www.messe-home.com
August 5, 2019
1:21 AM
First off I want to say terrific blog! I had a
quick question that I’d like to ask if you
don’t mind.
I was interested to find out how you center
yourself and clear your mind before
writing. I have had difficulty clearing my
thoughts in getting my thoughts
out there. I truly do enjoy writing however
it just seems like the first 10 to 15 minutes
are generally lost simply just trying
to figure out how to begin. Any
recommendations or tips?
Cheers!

= = = = =

*TASK*. Retype the lines above word for word, from the first line up to and including the line that contains "to figure out how to begin. Any".

*TASK ANSWER*.
www.messe-home.com
August 5, 2019
1:21 AM
First off I want to say terrific blog! I had a
quick question that I’d like to ask if you
don’t mind.
I was interested to find out how you center
yourself and clear your mind before
writing. I have had difficulty clearing my
thoughts in getting my thoughts
out there. I truly do enjoy writing however
it just seems like the first 10 to 15 minutes
are generally lost simply just trying
to figure out how to begin. Any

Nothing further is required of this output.